*Problem to work on*. Print the entries in full, word for word, but not the pictures.

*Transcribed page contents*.
┏━━
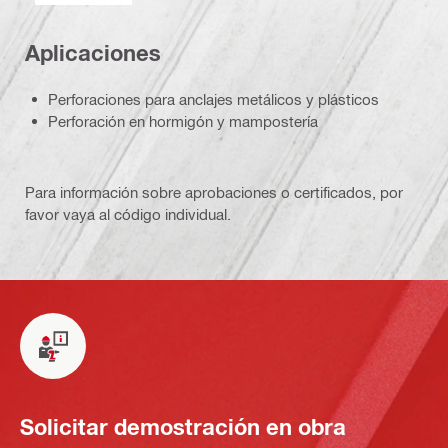
Aplicaciones
Perforaciones para anclajes metálicos y plásticos
Perforación en hormigón y mampostería
Para información sobre aprobaciones o certificados, por
favor vaya al código individual.
Solicitar demostración en obra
┗━━
*Exercise output*.
Aplicaciones
Perforaciones para anclajes metálicos y plásticos
Perforación en hormigón y mampostería
Para información sobre aprobaciones o certificados, por
favor vaya al código individual.
Solicitar demostración en obra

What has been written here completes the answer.